Pengamat Perekonomian Tenaga dari Universitas Gadjah Mada (UGM), Fahmy Radhi menilai, bantahan Presiden Jokowi sampai dua kali mengindikasikan bahwa masih bimbang memutuskan kebijakan pembatasan BBM bersubsidi.
Menurutnya ada pertimbangan yang mana menyebabkan kebijakan pembatasan penyaluran item energi belum diterapkan. Terutama, pertimbangan naiknya harga lalu menurunkan daya beli masyarakat.
“Barangkali, Jokowi khawatir bahwa kebijakan pembatasan BBM subsidi akan meninggal pemuaian kemudian menurunkan daya beli masyarakat, sehingga bisa jadi menurunkan legasi Jokowi sebelum lengser pada 20 Oktober 2024,” ujar Fahmi, Hari Sabtu (7/9/2024).
Baca Juga: Pertamina Patra Niaga lalu Lion Group Jajaki Perluasan Layanan Avtur
Dia mencatatkan data pembatasan BBM subsidi memang benar akan meninggikan harga jual BBM bagi konsumen yang tersebut tak berhak, sehingga harus bermigrasi ke BBM non subsidi dengan nilai tukar lebih besar mahal.
Kendati begitu, kenaikan nilai tukar yang dimaksud harus dilokalisir sehingga tak memicu pemuaian secara signifikan dan juga tiada menurunkan daya beli warga kelas menengah ke atas. “Tidak ada alasan bagi Jokowi untuk bimbang di memutuskan kebijakan pembatasan BBM Subsidi,” paparnya.

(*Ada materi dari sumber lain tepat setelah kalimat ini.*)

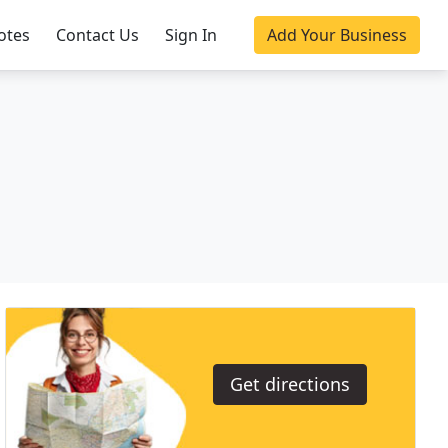
otes
Contact Us
Sign In
Add Your Business
Get directions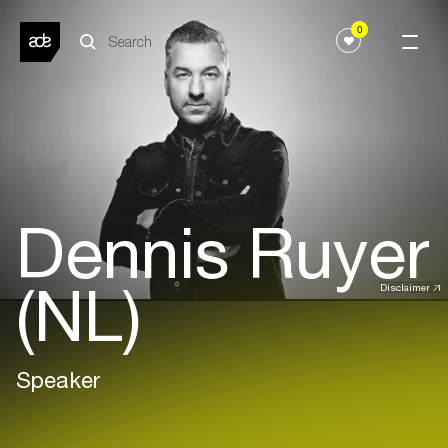
0
Dennis Ruyer
(NL)
Disclaimer
Speaker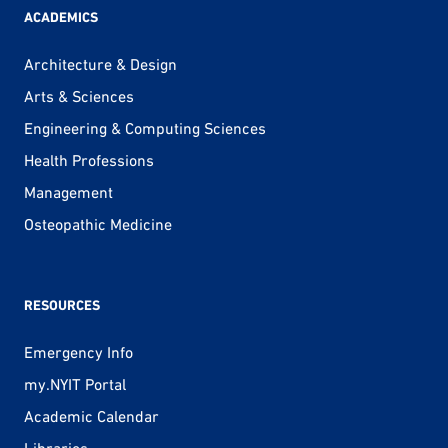
ACADEMICS
Architecture & Design
Arts & Sciences
Engineering & Computing Sciences
Health Professions
Management
Osteopathic Medicine
RESOURCES
Emergency Info
my.NYIT Portal
Academic Calendar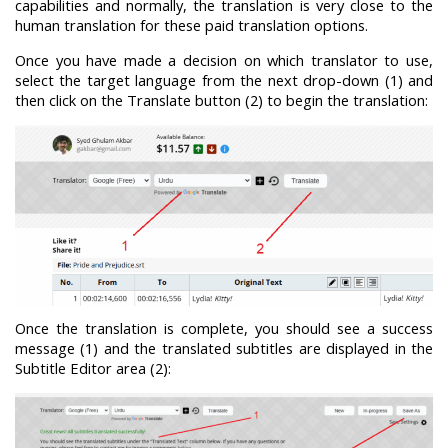
capabilities and normally, the translation is very close to the
human translation for these paid translation options.
Once you have made a decision on which translator to use,
select the target language from the next drop-down (1) and
then click on the Translate button (2) to begin the translation:
Once the translation is complete, you should see a success
message (1) and the translated subtitles are displayed in the
Subtitle Editor area (2):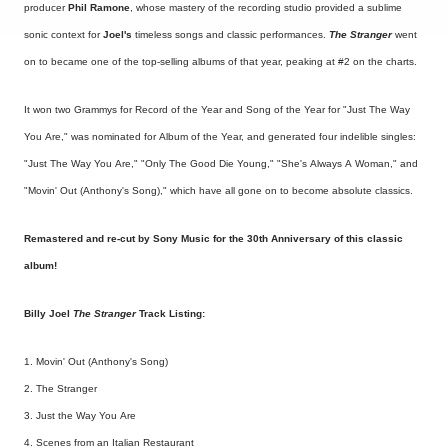
producer
Phil Ramone
, whose mastery of the recording studio provided a sublime
sonic context for
Joel's
timeless songs and classic performances.
The Stranger
went
on to became one of the top-selling albums of that year, peaking at #2 on the charts.
It won two Grammys for Record of the Year and Song of the Year for "Just The Way
You Are," was nominated for Album of the Year, and generated four indelible singles:
"Just The Way You Are," "Only The Good Die Young," "She's Always A Woman," and
"Movin' Out (Anthony's Song)," which have all gone on to become absolute classics.
Remastered and re-cut by Sony Music for the 30th Anniversary of this classic
album!
Billy Joel
The Stranger
Track Listing:
1. Movin' Out (Anthony's Song)
2. The Stranger
3. Just the Way You Are
4. Scenes from an Italian Restaurant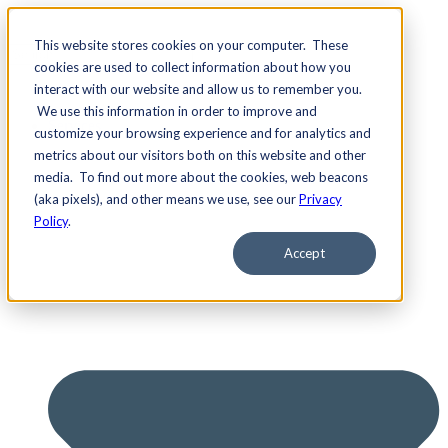
This website stores cookies on your computer. These
cookies are used to collect information about how you
interact with our website and allow us to remember you.
We use this information in order to improve and
Services
customize your browsing experience and for analytics and
metrics about our visitors both on this website and other
media. To find out more about the cookies, web beacons
(aka pixels), and other means we use, see our
Privacy
Policy
.
Accept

Baca Juga: Pertamina Tambah 300.000 LPG 3 Kg Soloraya, Stok di dalam Klaten Aman
Pasalnya, jumlah keseluruhan beban subsidi BBM yang salah sasaran telah sangat besar atau sekitar Rp90 triliun per tahun, yang memberatkan beban APBN. Bila sampai dengan lengser, Presiden Jokowi tidaklah juga memutuskan kebijakan pembatasan BBM subsidi, beban APBN akan diwariskan terhadap pemerintahan presiden terpilih, yakni Prabowo Subianto.